Unsupervised neural network (USNN) model was trained using the training data set which was extracted from the database, containing approximately equal number of randomly selected records for each bacteriological status [not infected (NI), infected with a major pathogen (MJI) and infected with a minor pathogen (MNI)]. The USNN model was validated with the remaining data using the four principle components, days in milk (DIM), lactation number (LN), sire number, and bacteriological status (BS). The specificity of the USNN model in correctly identifying non infected cases was 97%. Sensitivities for correctly detecting minor and major infections were 89% and 80%, respectively.

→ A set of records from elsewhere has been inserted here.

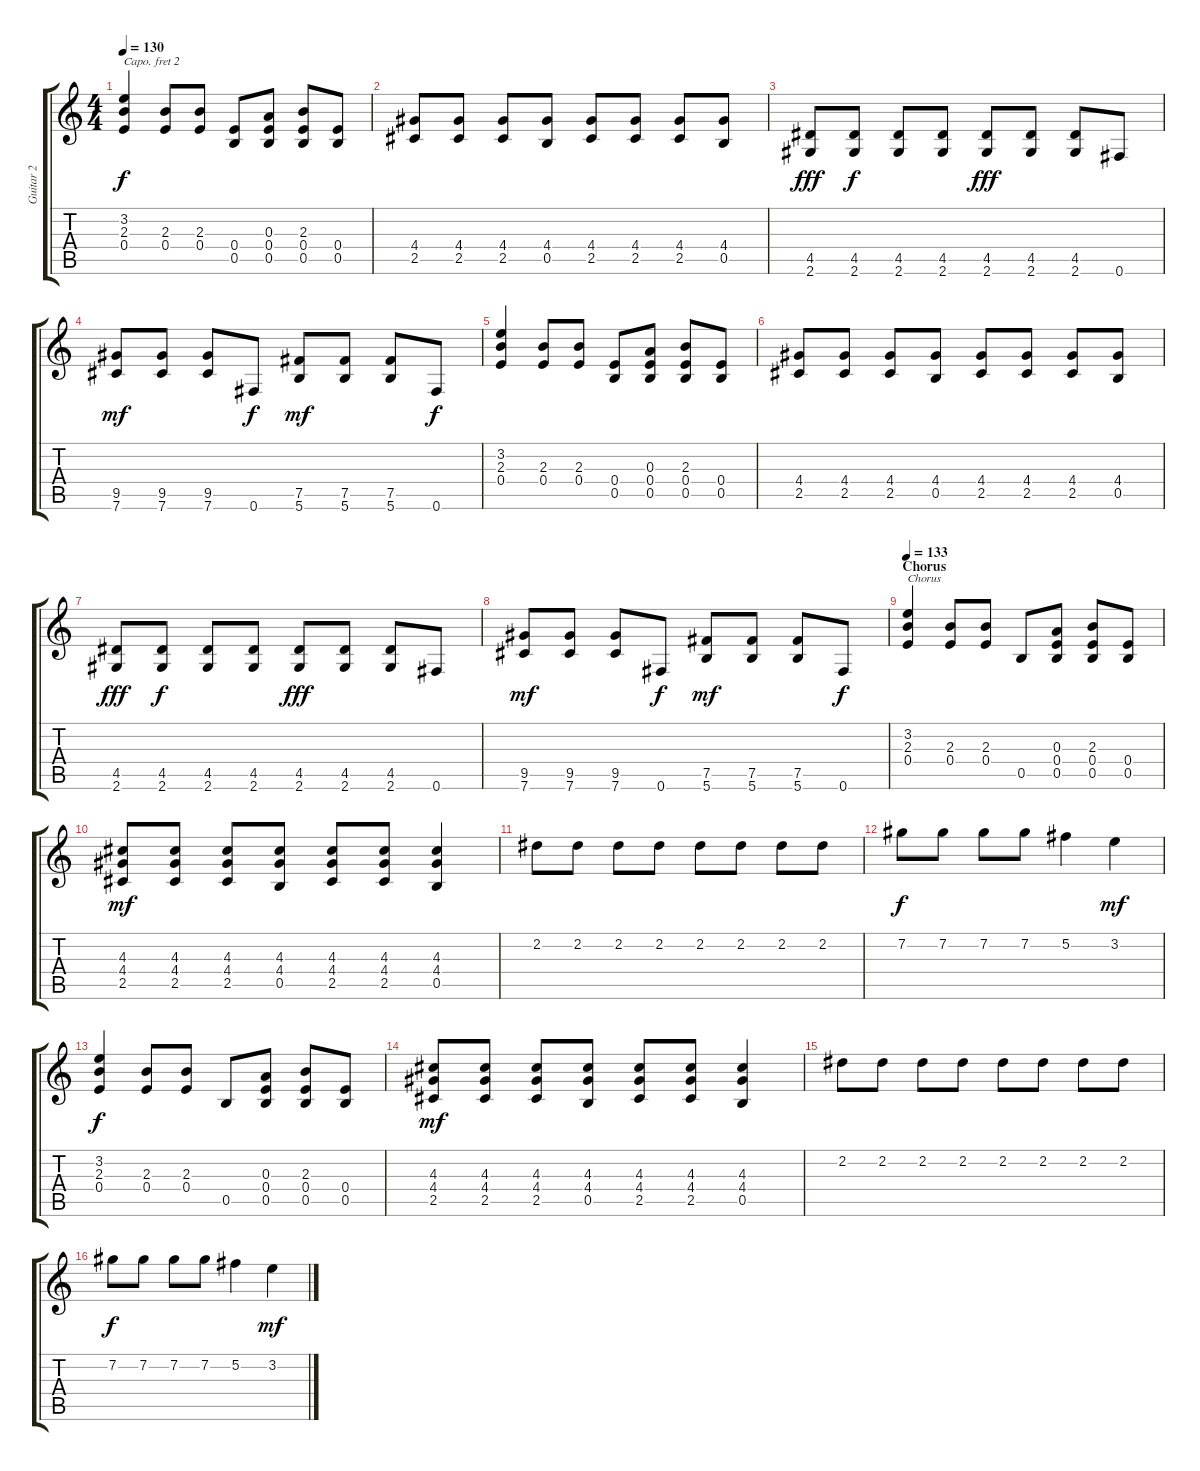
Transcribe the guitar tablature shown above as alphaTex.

\track ("Guitar 2" "Guitar 2") {instrument electricguitarclean}
\staff {score tabs}
\capo 2
\tuning (E4 B3 G3 D3 A2 E2) {hide}
\ts (4 4)
\tempo 130
\clef g2
\ks c
(3.2 2.3 0.4).4{dy f} (2.3 0.4).8 (2.3 0.4).8 (0.4 0.5).8 (0.3 0.4 0.5).8 (2.3 0.4 0.5).8 (0.4 0.5).8 |
(4.4 2.5).8 (4.4 2.5).8 (4.4 2.5).8 (4.4 0.5).8 (4.4 2.5).8 (4.4 2.5).8 (4.4 2.5).8 (4.4 0.5).8 |
(4.5 2.6).8{dy fff} (4.5 2.6).8{dy f} (4.5 2.6).8 (4.5 2.6).8 (4.5 2.6).8{dy fff} (4.5 2.6).8 (4.5 2.6).8 0.6.8 |
(9.5 7.6).8{dy mf} (9.5 7.6).8 (9.5 7.6).8 0.6.8{dy f} (7.5 5.6).8{dy mf} (7.5 5.6).8 (7.5 5.6).8 0.6.8{dy f} |
(3.2 2.3 0.4).4 (2.3 0.4).8 (2.3 0.4).8 (0.4 0.5).8 (0.3 0.4 0.5).8 (2.3 0.4 0.5).8 (0.4 0.5).8 |
(4.4 2.5).8 (4.4 2.5).8 (4.4 2.5).8 (4.4 0.5).8 (4.4 2.5).8 (4.4 2.5).8 (4.4 2.5).8 (4.4 0.5).8 |
(4.5 2.6).8{dy fff} (4.5 2.6).8{dy f} (4.5 2.6).8 (4.5 2.6).8 (4.5 2.6).8{dy fff} (4.5 2.6).8 (4.5 2.6).8 0.6.8 |
(9.5 7.6).8{dy mf} (9.5 7.6).8 (9.5 7.6).8 0.6.8{dy f} (7.5 5.6).8{dy mf} (7.5 5.6).8 (7.5 5.6).8 0.6.8{dy f} |
\section ("" "Chorus")
\tempo 133
(3.2 2.3 0.4).4{txt "Chorus"} (2.3 0.4).8 (2.3 0.4).8 0.5.8 (0.3 0.4 0.5).8 (2.3 0.4 0.5).8 (0.4 0.5).8 |
(4.3 4.4 2.5).8{dy mf} (4.3 4.4 2.5).8 (4.3 4.4 2.5).8 (4.3 4.4 0.5).8 (4.3 4.4 2.5).8 (4.3 4.4 2.5).8 (4.3 4.4 0.5).4 |
2.2.8 2.2.8 2.2.8 2.2.8 2.2.8 2.2.8 2.2.8 2.2.8 |
7.2.8{dy f} 7.2.8 7.2.8 7.2.8 5.2.4 3.2.4{dy mf} |
(3.2 2.3 0.4).4{dy f} (2.3 0.4).8 (2.3 0.4).8 0.5.8 (0.3 0.4 0.5).8 (2.3 0.4 0.5).8 (0.4 0.5).8 |
(4.3 4.4 2.5).8{dy mf} (4.3 4.4 2.5).8 (4.3 4.4 2.5).8 (4.3 4.4 0.5).8 (4.3 4.4 2.5).8 (4.3 4.4 2.5).8 (4.3 4.4 0.5).4 |
2.2.8 2.2.8 2.2.8 2.2.8 2.2.8 2.2.8 2.2.8 2.2.8 |
7.2.8{dy f} 7.2.8 7.2.8 7.2.8 5.2.4 3.2.4{dy mf}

The supervised neural network (SNN) models were trained, calibrated and validated with several sets of training, calibration and validation data, which were randomly extracted from the database in such a way that each set has a different proportion of infected to non-infected cases ranging from 1:1 to 1:10. The overall accuracy of these models based on validation data sets gradually increased with increase in the number of non-infected cases in the data sets (80% for the 1:1, 84% for 1:2, 86% for 1:4 and 93% for 1:10). Specificities of the best models for correctly recognising non-infected cases for the four data sets were 82% for 1:1, 91% for 1:2, 94% for 1:4 and 98% for 1:10. Sensitivities for correctly recognising minor infected cases for the four data sets were 86% for 1:1, 76% for 1:2, 71% for 1:4 and 44% for 1:10. Sensitivities for correctly recognising major infected cases for the four data sets were 20% for 1:1, 20% for 1:2, 30% for 1:4 and 40% for 1:10. Overall, sensitivity for the minor infected cases decreased while that of major infected cases increased with increase in the number non-infected cases in the training data set. Due to the very low prevalence of MJI category in this particular herd, results for this category may be inconclusive.

This research suggests that somatic cell score and electrical resistance index of milk were the most effective variables for detecting the infection status of a quarter followed by milk protein and fat percentage.

The neural network models were able to differentiate milk containing minor and major bacterial pathogens based on milk parameters associated with mastitis. It is concluded that the neural network models can be developed and incorporated into milking machines to provide an efficient and effective method for the diagnosis of mastitis.